Reading Group - Agents' Last Exam | SF Tech Events - GarysGuide

COMING UP

AI Engineer World Fair
Jun 29 - Jul 02

Reading Group - Agents' Last Exam

With Yiyou Sun (Postdoctoral Researcher, UC Berkeley), David (Xinyang) Han (PhD, UC Berkeley).

	Jun 29 (Mon) @ 04:00 PM FREE
	Venue, 101 Second St, SF

Join the Snorkel AI Reading Group, a recurring forum to explore the latest frontier developments in AI while building meaningful connections within the community.

In this afternoon session, Yiyou Sun & Xinyang Han, Postdoctoral Researchers at UC Berkeley, will cover their recent paper: Agents' Last Exam.

Agenda:

4 pm - doors open
4:30 pm - talk begins

Boba tea & other refreshments will be provided !

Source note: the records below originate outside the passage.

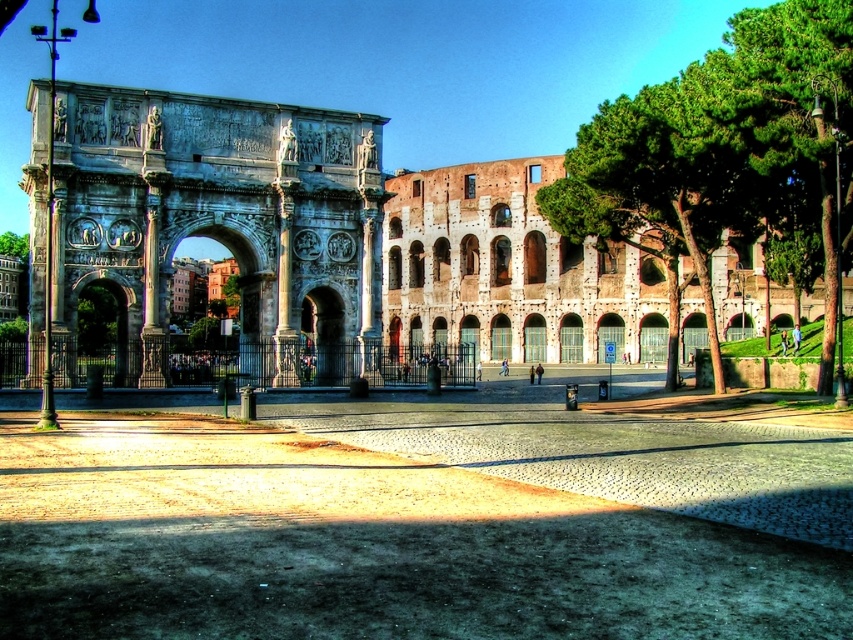
Question: Does stone archway at left lie behind green leafy tree at right?

Choices:
 (A) yes
 (B) no

Answer: (A)

Question: From the image, what is the correct spatial relationship of stone archway at left in relation to green leafy tree at right?

Choices:
 (A) below
 (B) above

Answer: (A)

Question: Among these objects, which one is farthest from the camera?

Choices:
 (A) stone archway at left
 (B) green leafy tree at right

Answer: (A)

Question: Among these points, which one is nearest to the camera?

Choices:
 (A) (700, 61)
 (B) (85, 84)

Answer: (B)

Question: Which object is closer to the camera taking this photo?

Choices:
 (A) green leafy tree at right
 (B) stone archway at left

Answer: (A)

Question: Can you confirm if stone archway at left is wider than green leafy tree at right?

Choices:
 (A) no
 (B) yes

Answer: (A)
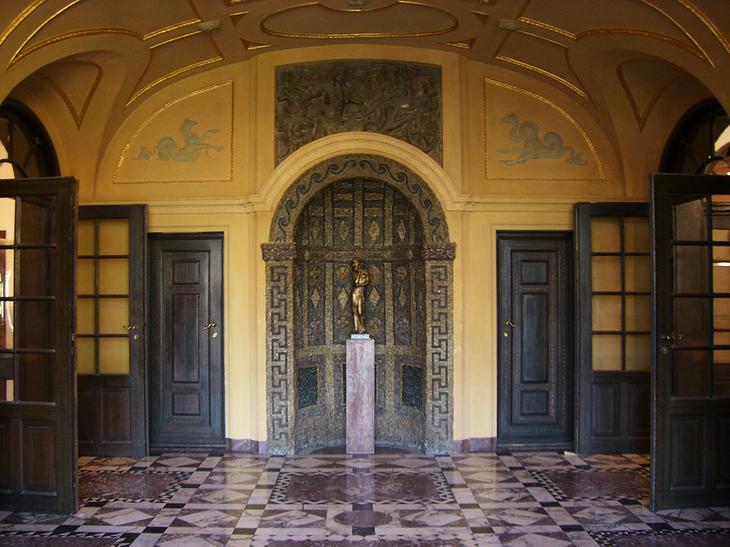
Find the location of a particular element. The width and height of the screenshot is (730, 547). open door is located at coordinates (679, 476), (612, 418), (42, 435), (104, 413).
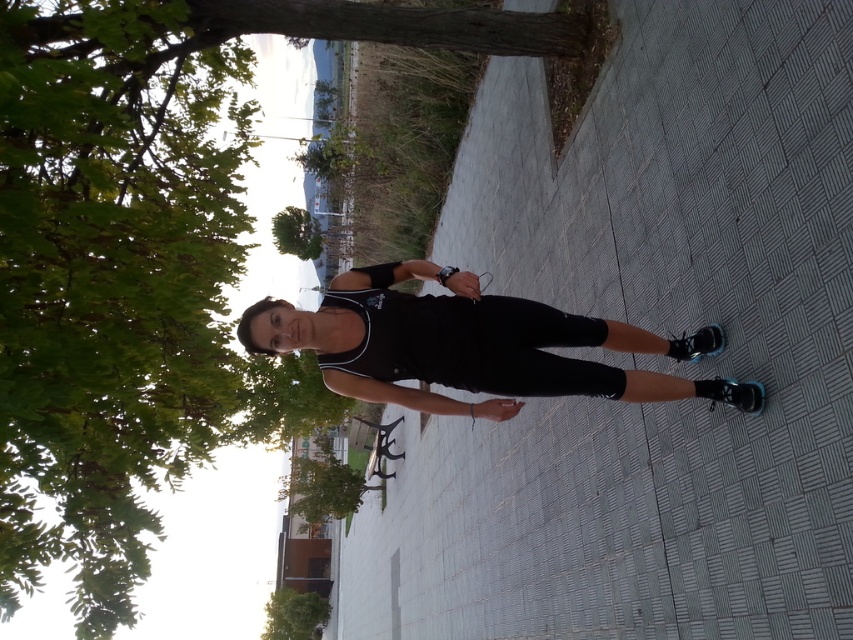
Who is taller, green leafy tree at upper left or green leafy tree at lower left?

green leafy tree at upper left

Does point (175, 465) lie behind point (309, 616)?

No, (175, 465) is closer to viewer.

I want to click on green leafy tree at upper left, so click(144, 259).

Consider the image. Who is shorter, green leafy tree at upper left or black matte tank top at center?

black matte tank top at center is shorter.

Does green leafy tree at upper left appear on the left side of black matte tank top at center?

Indeed, green leafy tree at upper left is positioned on the left side of black matte tank top at center.

Does point (165, 198) come closer to viewer compared to point (279, 344)?

No, it is not.

Identify the location of green leafy tree at upper left. The height and width of the screenshot is (640, 853). (144, 259).

Looking at this image, does black matte tank top at center have a larger size compared to green leafy tree at lower left?

Actually, black matte tank top at center might be smaller than green leafy tree at lower left.

Image resolution: width=853 pixels, height=640 pixels. Describe the element at coordinates (471, 346) in the screenshot. I see `black matte tank top at center` at that location.

Image resolution: width=853 pixels, height=640 pixels. Identify the location of black matte tank top at center. (471, 346).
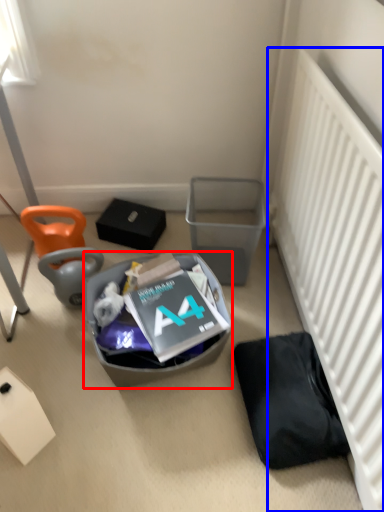
Question: Which point is further to the camera, trash bin/can (highlighted by a red box) or radiator (highlighted by a blue box)?

Choices:
 (A) trash bin/can
 (B) radiator

Answer: (A)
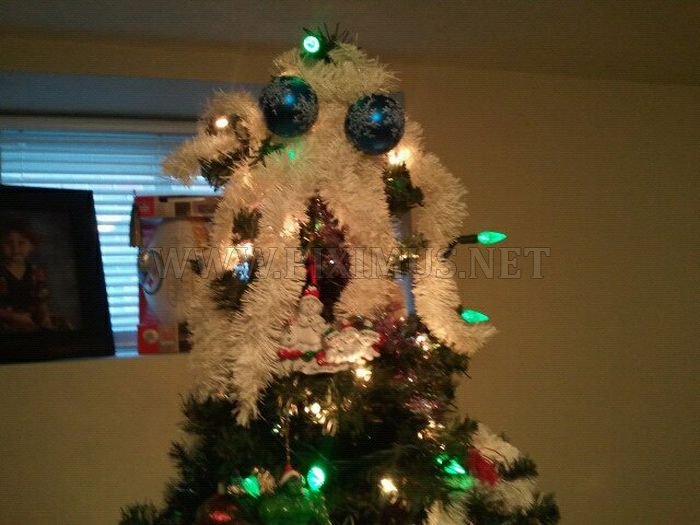
The width and height of the screenshot is (700, 525). I want to click on green lights, so click(x=470, y=314), click(x=491, y=240), click(x=314, y=45), click(x=316, y=475), click(x=245, y=481), click(x=456, y=470).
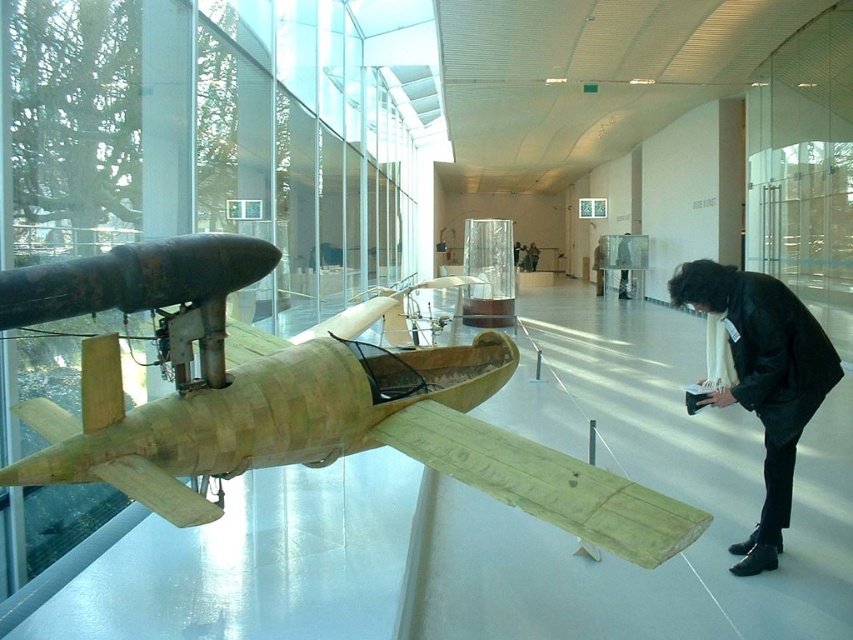
Question: Does wooden airplane at left have a larger size compared to black leather jacket at lower right?

Choices:
 (A) no
 (B) yes

Answer: (B)

Question: Can you confirm if wooden airplane at left is positioned above black leather jacket at lower right?

Choices:
 (A) no
 (B) yes

Answer: (B)

Question: Which point is farther to the camera?

Choices:
 (A) wooden airplane at left
 (B) black leather jacket at lower right

Answer: (B)

Question: Which point appears closest to the camera in this image?

Choices:
 (A) (776, 506)
 (B) (122, 454)

Answer: (B)

Question: Can you confirm if wooden airplane at left is positioned below black leather jacket at lower right?

Choices:
 (A) no
 (B) yes

Answer: (A)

Among other things, you'll learn:

ALE is a benchmark designed to evaluate AI agents on long-horizon, economically valuable, real-world tasks with verifiable outcomes-developed in collaboration with 250+ industry experts & covering 1,000+ tasks across 55 subfields in 13 industry clusters.

Widely-used benchmarks lack sustained performance measurement on real, economically valuable workflows, creating a systematic gap between benchmark success & meaningful deployment across professional domains.

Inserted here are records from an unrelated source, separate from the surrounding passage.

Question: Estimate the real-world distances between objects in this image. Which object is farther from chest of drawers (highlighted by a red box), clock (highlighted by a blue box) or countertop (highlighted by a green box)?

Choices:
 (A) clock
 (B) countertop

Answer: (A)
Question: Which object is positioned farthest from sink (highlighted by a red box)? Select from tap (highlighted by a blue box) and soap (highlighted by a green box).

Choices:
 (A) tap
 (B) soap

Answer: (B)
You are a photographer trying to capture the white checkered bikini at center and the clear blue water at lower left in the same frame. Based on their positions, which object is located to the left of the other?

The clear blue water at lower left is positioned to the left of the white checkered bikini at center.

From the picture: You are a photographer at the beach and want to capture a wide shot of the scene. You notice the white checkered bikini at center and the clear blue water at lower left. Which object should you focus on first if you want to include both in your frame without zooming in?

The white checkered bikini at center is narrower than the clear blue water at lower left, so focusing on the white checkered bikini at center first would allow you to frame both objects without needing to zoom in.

ALE grounds task coverage in O*NET / SOC 2018, the U.S. federal occupational taxonomy, ensuring systematic, reproducible coverage of non-physical job categories at scale.

The hardest task tier remains far from saturated-across mainstream harness & backbone configurations, the average full pass rate is just 2.6%, underscoring the substantial headroom that remains.

ALE's task pool grows continuously as new workflows & industries are onboarded, enabling longitudinal tracking of agent capabilities rather than one-time snapshot comparisons.

ALE is intended not merely as another leaderboard, but as an instrument for closing the gap between benchmark performance & GDP-relevant economic impact.

Agents' Last Exam is a collaboration between UC Berkeley's RDI (Center for Responsible Decentralized Intelligence), Snorkel AI, & 250+ industry experts across academia & industry.